The days of shame over having and carrying debt over time are long over. In fact, more and more businesses and people are willing to walk away from their debt, leaving creditors in the lurch. One can just peek over the Canada-U.S. border and see the example of Donald Trump. His companies have filed for Chapter 11 bankruptcy not just once, but four times! How did it affect Donald Trump? He’s in a bizarre presidential campaign as the Republican nominee, largely disavowed by the GOP.  However, he is hailed by his backers as a great business man.

Sure, I can write the demand letter, send it off to the debtor and just collect the money. But it doesn’t work. Not on its own.  When you are making a legal threat, you need to back it up with a true consequence that you must be ready and willing to back up with action:  a plaintiff’s claim.  For this tactic to work, you have to push the debtor to a different place; from, “You want my money?  Get in line,” to “Here’s your money!  Leave me alone!”  The pain of going to court is more significant to debtors than it is to walk away and do nothing.

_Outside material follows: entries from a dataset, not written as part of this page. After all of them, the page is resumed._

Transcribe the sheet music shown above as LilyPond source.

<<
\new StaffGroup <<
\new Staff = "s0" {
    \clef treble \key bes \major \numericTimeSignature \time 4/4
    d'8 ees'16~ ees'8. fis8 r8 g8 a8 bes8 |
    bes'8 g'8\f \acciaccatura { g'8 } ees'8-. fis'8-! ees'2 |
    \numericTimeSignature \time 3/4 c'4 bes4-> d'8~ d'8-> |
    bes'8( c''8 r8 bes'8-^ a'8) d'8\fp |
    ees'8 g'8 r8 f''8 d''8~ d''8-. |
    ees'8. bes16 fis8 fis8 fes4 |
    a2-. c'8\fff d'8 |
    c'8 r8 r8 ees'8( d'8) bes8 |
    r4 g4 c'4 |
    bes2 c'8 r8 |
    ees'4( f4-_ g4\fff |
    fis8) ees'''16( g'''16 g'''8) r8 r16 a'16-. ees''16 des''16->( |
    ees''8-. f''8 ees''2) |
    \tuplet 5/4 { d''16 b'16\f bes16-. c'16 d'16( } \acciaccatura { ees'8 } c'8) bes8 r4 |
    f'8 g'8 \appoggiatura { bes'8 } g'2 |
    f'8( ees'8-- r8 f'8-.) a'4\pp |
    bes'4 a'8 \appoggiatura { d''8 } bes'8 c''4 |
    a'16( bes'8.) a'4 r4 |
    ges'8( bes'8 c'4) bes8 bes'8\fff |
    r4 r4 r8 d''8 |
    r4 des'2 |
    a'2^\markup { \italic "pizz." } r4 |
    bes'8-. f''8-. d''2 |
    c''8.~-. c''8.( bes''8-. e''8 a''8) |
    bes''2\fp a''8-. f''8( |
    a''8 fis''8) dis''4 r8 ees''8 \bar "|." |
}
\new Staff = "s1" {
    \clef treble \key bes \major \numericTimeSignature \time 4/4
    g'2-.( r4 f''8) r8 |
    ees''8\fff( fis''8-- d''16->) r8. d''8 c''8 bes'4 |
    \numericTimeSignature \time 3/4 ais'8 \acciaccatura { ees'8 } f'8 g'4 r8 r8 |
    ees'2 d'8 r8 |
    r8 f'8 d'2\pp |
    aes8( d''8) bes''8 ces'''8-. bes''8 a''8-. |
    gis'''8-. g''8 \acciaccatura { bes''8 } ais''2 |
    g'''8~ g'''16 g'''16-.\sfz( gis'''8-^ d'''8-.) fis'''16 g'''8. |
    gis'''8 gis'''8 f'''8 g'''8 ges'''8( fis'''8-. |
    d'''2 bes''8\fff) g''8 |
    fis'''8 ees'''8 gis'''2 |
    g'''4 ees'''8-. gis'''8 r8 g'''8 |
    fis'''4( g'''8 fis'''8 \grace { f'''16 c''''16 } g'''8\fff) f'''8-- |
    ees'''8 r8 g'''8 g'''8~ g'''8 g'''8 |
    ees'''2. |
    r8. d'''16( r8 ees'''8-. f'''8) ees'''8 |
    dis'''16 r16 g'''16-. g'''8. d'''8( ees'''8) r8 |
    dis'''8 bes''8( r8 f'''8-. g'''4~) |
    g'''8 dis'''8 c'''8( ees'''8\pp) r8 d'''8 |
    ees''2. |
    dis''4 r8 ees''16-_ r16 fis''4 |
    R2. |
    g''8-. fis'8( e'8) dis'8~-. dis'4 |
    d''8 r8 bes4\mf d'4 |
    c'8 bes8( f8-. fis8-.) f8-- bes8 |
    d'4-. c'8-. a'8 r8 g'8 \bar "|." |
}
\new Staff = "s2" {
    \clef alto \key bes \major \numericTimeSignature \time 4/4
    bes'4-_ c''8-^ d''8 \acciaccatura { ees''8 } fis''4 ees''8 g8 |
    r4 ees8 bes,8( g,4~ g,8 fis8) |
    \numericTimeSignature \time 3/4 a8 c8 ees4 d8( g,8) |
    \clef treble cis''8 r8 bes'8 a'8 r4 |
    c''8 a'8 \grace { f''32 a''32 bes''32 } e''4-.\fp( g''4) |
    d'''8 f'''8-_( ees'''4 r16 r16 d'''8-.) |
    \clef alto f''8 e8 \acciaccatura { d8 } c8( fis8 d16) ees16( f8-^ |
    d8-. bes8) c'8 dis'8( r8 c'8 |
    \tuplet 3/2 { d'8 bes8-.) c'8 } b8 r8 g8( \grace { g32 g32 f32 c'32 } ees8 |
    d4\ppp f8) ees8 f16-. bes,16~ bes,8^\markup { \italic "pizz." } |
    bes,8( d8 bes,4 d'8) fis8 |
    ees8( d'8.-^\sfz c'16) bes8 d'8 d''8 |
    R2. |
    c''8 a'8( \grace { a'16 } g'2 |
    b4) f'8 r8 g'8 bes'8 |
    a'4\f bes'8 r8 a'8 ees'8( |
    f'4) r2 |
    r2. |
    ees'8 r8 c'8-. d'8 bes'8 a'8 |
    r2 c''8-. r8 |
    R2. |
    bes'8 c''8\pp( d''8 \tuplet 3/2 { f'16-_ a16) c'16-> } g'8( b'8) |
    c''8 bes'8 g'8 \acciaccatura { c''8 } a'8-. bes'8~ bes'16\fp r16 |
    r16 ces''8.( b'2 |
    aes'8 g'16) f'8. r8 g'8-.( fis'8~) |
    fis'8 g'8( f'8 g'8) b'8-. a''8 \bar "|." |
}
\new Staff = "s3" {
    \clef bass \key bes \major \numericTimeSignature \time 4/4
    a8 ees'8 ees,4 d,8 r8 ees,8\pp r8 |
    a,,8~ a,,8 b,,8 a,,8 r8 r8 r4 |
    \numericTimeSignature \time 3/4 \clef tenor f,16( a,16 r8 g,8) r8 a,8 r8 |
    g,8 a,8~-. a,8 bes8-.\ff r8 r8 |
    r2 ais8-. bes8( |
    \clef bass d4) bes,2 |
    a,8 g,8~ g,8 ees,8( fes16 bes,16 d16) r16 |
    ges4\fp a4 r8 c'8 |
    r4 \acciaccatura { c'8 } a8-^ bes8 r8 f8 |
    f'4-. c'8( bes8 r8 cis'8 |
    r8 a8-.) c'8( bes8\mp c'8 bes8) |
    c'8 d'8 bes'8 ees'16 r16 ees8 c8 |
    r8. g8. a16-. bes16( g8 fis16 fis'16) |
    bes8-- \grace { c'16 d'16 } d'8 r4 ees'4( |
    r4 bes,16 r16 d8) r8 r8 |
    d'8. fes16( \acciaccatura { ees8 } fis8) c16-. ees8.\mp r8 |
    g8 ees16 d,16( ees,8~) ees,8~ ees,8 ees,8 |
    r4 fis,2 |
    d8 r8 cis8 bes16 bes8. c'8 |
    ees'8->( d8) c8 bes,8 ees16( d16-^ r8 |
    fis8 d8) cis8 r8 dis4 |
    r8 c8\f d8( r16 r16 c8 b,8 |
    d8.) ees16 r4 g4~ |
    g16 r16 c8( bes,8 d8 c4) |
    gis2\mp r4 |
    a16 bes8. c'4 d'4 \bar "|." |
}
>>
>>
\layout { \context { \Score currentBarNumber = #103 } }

There is a certain practice area that some lawyers have perfected this technique.  These are the lawyers that send demand letters on the behalf of department stores that catch shoplifters.  The store catches the shoplifter.  The pain-point is created:  a criminal charge leading to a criminal record.  After some time, but within the limitation period, a letter is sent to the thief demanding to be recompensed for the costs of maintaining security at the store.  The pain and shame of the criminal charge is overwhelming to the vulnerable shoplifter.  They are already primed to make the issue go away.  Some lawyers have added the tactic of preparing a draft plaintiff’s claim that has not been filed with the court.  The results are stunning.

That is why I advise my clients that if they are in for a penny, they should also be in for a pound.